Elle dépose un dernier baiser sur mes lèvres, laisse sa tête choir dans le creux de mon cou quelques secondes, et retourne s'asseoir sur la banquette sans un seul regard autour d'elle, comme si tout ce que nous venions de faire en l'espace de quelques minutes était monnaie courante dans les bars de Megève. Mais nous sommes au fond de la salle, le serveur est fasciné par le match retransmis sur le grand écran suspendu au plafond près de l'entrée, et personne ne se préoccupe de nous. Je pousse un long soupir pour essayer d'évacuer la tension sexuelle imprégnée dans mon corps et me glisse aux côtés de cette fille fascinante.
— Alors comme ça, tu n'es pas une sentimentale ? me demande-t-elle en avalant une cacahuète, les joues rosies par tant d'émotions.
— Non, pas le moins du monde. J'aime les sensations brutes et physiques, l'effet qu'ont les femmes sur mon corps, les réactions chimiques qui se produisent. J'aime jouer, chercher l'autre. J'adore voir l'expression d'extase de ma partenaire quand j'explore son corps et que je la fais monter au septième ciel.
— Ça va, t'es pas du genre modeste, me coupe-t-elle avec ironie.
— Contre toute attente, je le suis ! Véridique ! Mais on m'a toujours dit que j'avais un don pour le sexe, et honnêtement, n'étant pas douée pour grand-chose d'autre, je me complais volontiers dans ces compliments.
— Je ne t'en blâmerai pas alors, mais je vais devoir te faire un rapport après coup dans ce cas, annonce-t-elle en essayant de garder son sérieux, échouant lamentablement. Pourquoi est-ce que tu n'apprécie pas l'amour ?
J'avale la dernière gorgée de ma bière qui n'est plus très fraîche et réfléchis un instant. Elle n'est pas la première à me poser cette question, et elle ne sera sûrement pas la dernière.
— Ce n'est pas tant ça... c'est juste que c'est pas pour moi. Les relations amoureuses, se poser avec quelqu'un, habiter ensemble, et laisser une autre personne avoir une certaine emprise sur toi et tes décisions.

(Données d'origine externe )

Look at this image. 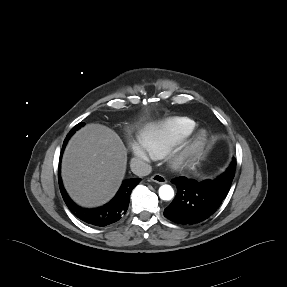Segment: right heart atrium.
I'll return each mask as SVG.
<instances>
[{"mask_svg": "<svg viewBox=\"0 0 287 287\" xmlns=\"http://www.w3.org/2000/svg\"><path fill=\"white\" fill-rule=\"evenodd\" d=\"M131 150L135 157L142 160H149L154 157L152 149L144 136L137 137L131 143Z\"/></svg>", "mask_w": 287, "mask_h": 287, "instance_id": "right-heart-atrium-1", "label": "right heart atrium"}]
</instances>
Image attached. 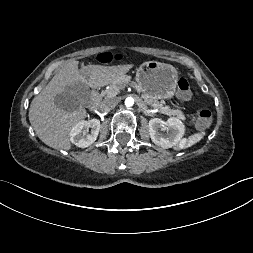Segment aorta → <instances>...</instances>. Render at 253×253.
Wrapping results in <instances>:
<instances>
[{
    "label": "aorta",
    "instance_id": "1",
    "mask_svg": "<svg viewBox=\"0 0 253 253\" xmlns=\"http://www.w3.org/2000/svg\"><path fill=\"white\" fill-rule=\"evenodd\" d=\"M125 105L127 107H131L134 105V99L132 97H127L125 100Z\"/></svg>",
    "mask_w": 253,
    "mask_h": 253
}]
</instances>
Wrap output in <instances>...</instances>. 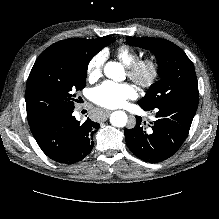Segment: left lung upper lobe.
Returning <instances> with one entry per match:
<instances>
[{"instance_id": "obj_1", "label": "left lung upper lobe", "mask_w": 219, "mask_h": 219, "mask_svg": "<svg viewBox=\"0 0 219 219\" xmlns=\"http://www.w3.org/2000/svg\"><path fill=\"white\" fill-rule=\"evenodd\" d=\"M137 47L152 51L159 64L162 79L150 86L139 105L157 107L186 98H198L195 69L185 52L174 43L160 38L127 37Z\"/></svg>"}]
</instances>
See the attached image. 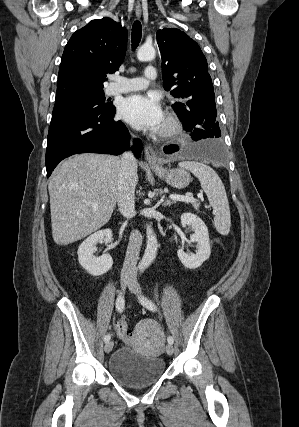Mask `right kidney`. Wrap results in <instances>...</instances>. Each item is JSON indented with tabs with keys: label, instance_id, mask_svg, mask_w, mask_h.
<instances>
[{
	"label": "right kidney",
	"instance_id": "1",
	"mask_svg": "<svg viewBox=\"0 0 299 427\" xmlns=\"http://www.w3.org/2000/svg\"><path fill=\"white\" fill-rule=\"evenodd\" d=\"M112 231L110 229L100 230L86 238L79 246L77 254L80 265L93 276H100L108 272L112 265L113 260L109 254H103L96 257L95 245L104 240L109 242L112 239Z\"/></svg>",
	"mask_w": 299,
	"mask_h": 427
}]
</instances>
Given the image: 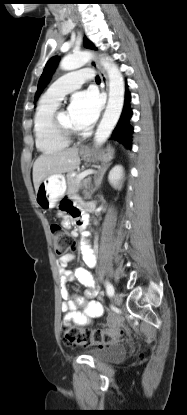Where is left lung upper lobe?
<instances>
[{
	"label": "left lung upper lobe",
	"instance_id": "left-lung-upper-lobe-1",
	"mask_svg": "<svg viewBox=\"0 0 187 415\" xmlns=\"http://www.w3.org/2000/svg\"><path fill=\"white\" fill-rule=\"evenodd\" d=\"M84 46L89 49H96L95 46L86 37L84 38ZM58 62H59V57L54 56L50 58L49 61L46 63L43 73L39 79L38 89L35 94V101L37 100L39 95L42 93L45 86L49 83L51 76Z\"/></svg>",
	"mask_w": 187,
	"mask_h": 415
}]
</instances>
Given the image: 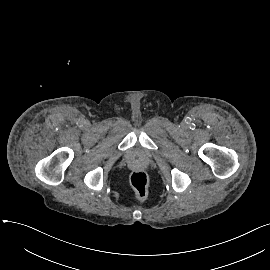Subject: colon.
<instances>
[{
	"label": "colon",
	"instance_id": "obj_1",
	"mask_svg": "<svg viewBox=\"0 0 270 270\" xmlns=\"http://www.w3.org/2000/svg\"><path fill=\"white\" fill-rule=\"evenodd\" d=\"M136 199L141 200L146 197L148 192V178L142 171H136L130 178Z\"/></svg>",
	"mask_w": 270,
	"mask_h": 270
}]
</instances>
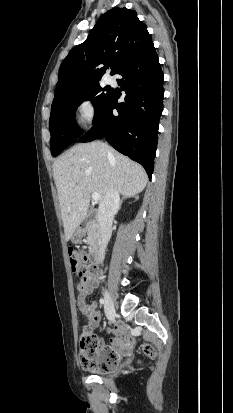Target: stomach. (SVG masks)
Segmentation results:
<instances>
[{
	"label": "stomach",
	"mask_w": 233,
	"mask_h": 413,
	"mask_svg": "<svg viewBox=\"0 0 233 413\" xmlns=\"http://www.w3.org/2000/svg\"><path fill=\"white\" fill-rule=\"evenodd\" d=\"M84 235H85V231L83 229L76 228V230L71 236V241L75 244L80 243Z\"/></svg>",
	"instance_id": "1"
}]
</instances>
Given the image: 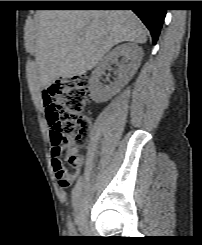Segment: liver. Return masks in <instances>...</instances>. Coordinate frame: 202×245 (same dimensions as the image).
Segmentation results:
<instances>
[{"label":"liver","mask_w":202,"mask_h":245,"mask_svg":"<svg viewBox=\"0 0 202 245\" xmlns=\"http://www.w3.org/2000/svg\"><path fill=\"white\" fill-rule=\"evenodd\" d=\"M29 43L35 48L40 85L83 75L116 44L147 41L131 10H41Z\"/></svg>","instance_id":"liver-1"}]
</instances>
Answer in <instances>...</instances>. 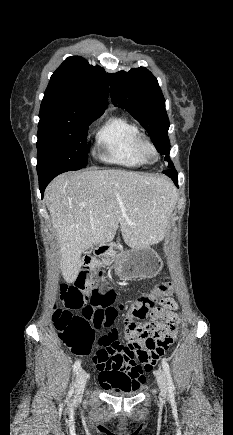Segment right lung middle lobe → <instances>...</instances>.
<instances>
[{
  "label": "right lung middle lobe",
  "instance_id": "1",
  "mask_svg": "<svg viewBox=\"0 0 233 435\" xmlns=\"http://www.w3.org/2000/svg\"><path fill=\"white\" fill-rule=\"evenodd\" d=\"M99 116L40 118L37 141V172L74 171L87 165V130Z\"/></svg>",
  "mask_w": 233,
  "mask_h": 435
}]
</instances>
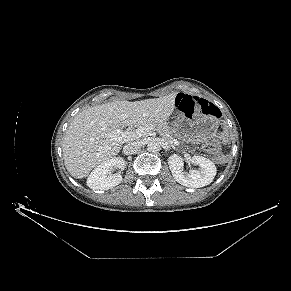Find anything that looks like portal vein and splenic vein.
I'll list each match as a JSON object with an SVG mask.
<instances>
[{
  "instance_id": "18ae733b",
  "label": "portal vein and splenic vein",
  "mask_w": 291,
  "mask_h": 291,
  "mask_svg": "<svg viewBox=\"0 0 291 291\" xmlns=\"http://www.w3.org/2000/svg\"><path fill=\"white\" fill-rule=\"evenodd\" d=\"M154 130L152 126L146 125L141 126L135 131H120L119 129L113 131L109 137L112 140L118 141V142H128L130 140H136L139 139L145 135H147L150 131ZM171 144H178V141L171 138L169 140Z\"/></svg>"
}]
</instances>
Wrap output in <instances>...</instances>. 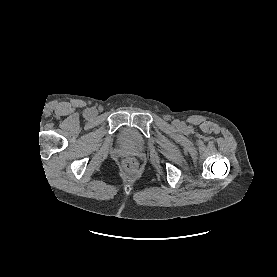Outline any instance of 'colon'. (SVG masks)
<instances>
[{
  "label": "colon",
  "instance_id": "colon-1",
  "mask_svg": "<svg viewBox=\"0 0 277 277\" xmlns=\"http://www.w3.org/2000/svg\"><path fill=\"white\" fill-rule=\"evenodd\" d=\"M123 166L125 167L126 170H128L129 172H133L136 169V162L134 159L132 158H127L125 159V161L123 162Z\"/></svg>",
  "mask_w": 277,
  "mask_h": 277
}]
</instances>
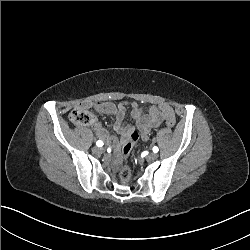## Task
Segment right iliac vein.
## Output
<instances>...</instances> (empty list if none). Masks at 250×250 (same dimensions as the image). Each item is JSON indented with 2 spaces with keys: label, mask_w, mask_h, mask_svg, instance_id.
Masks as SVG:
<instances>
[{
  "label": "right iliac vein",
  "mask_w": 250,
  "mask_h": 250,
  "mask_svg": "<svg viewBox=\"0 0 250 250\" xmlns=\"http://www.w3.org/2000/svg\"><path fill=\"white\" fill-rule=\"evenodd\" d=\"M92 151L95 153V154H100V153H103V149L95 146L94 148H92Z\"/></svg>",
  "instance_id": "right-iliac-vein-1"
}]
</instances>
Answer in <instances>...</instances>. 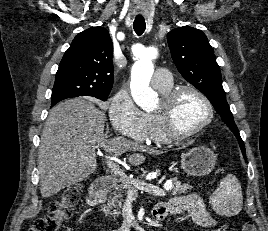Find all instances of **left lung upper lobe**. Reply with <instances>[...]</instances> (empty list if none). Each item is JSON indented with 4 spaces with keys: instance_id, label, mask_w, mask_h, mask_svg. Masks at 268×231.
Masks as SVG:
<instances>
[{
    "instance_id": "left-lung-upper-lobe-1",
    "label": "left lung upper lobe",
    "mask_w": 268,
    "mask_h": 231,
    "mask_svg": "<svg viewBox=\"0 0 268 231\" xmlns=\"http://www.w3.org/2000/svg\"><path fill=\"white\" fill-rule=\"evenodd\" d=\"M172 59L181 75L210 100L223 122L244 147L222 87L220 67L206 35L193 27L183 26L167 34Z\"/></svg>"
}]
</instances>
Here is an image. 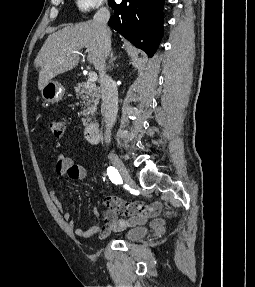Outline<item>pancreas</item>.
Here are the masks:
<instances>
[{
  "instance_id": "cf45deb5",
  "label": "pancreas",
  "mask_w": 255,
  "mask_h": 287,
  "mask_svg": "<svg viewBox=\"0 0 255 287\" xmlns=\"http://www.w3.org/2000/svg\"><path fill=\"white\" fill-rule=\"evenodd\" d=\"M75 92L77 98H81L82 104H84L83 116L85 118L82 122L86 126L90 122V116H93L100 100L99 90L93 82H83V84H77Z\"/></svg>"
}]
</instances>
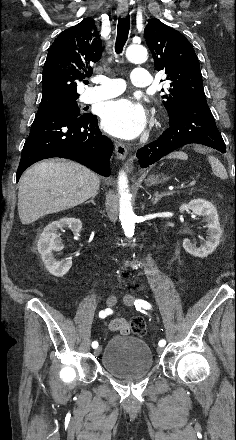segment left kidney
<instances>
[{
    "instance_id": "1",
    "label": "left kidney",
    "mask_w": 236,
    "mask_h": 440,
    "mask_svg": "<svg viewBox=\"0 0 236 440\" xmlns=\"http://www.w3.org/2000/svg\"><path fill=\"white\" fill-rule=\"evenodd\" d=\"M188 209H190L195 215L205 217L208 237L206 238L205 243L199 248L186 238L183 240V248L195 257L205 258L213 253L219 245L222 236V229L220 227L217 210L212 203L204 199H194L188 204H182L179 211L184 212Z\"/></svg>"
}]
</instances>
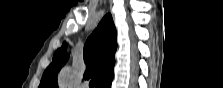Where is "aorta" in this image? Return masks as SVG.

— Tu as une vision bizarre de la vie à deux. C'est beau tout ce que tu partages, dans une vie de couple.
— Je n'ai pas dit le contraire. Il y en a à qui ça va très bien, la vie de couple. C'est pas mon cas. J'ai pas envie de partager moi, je suis bien toute seule.
— C'est parce que tu n'as pas trouvé la bonne personne.
Je réprime un soupir et secoue légèrement la tête. Ça m'agace un peu de devoir constamment me justifier sur mon choix, bien qu'étant en plein rencard, je comprenne que Betty veuille en savoir plus.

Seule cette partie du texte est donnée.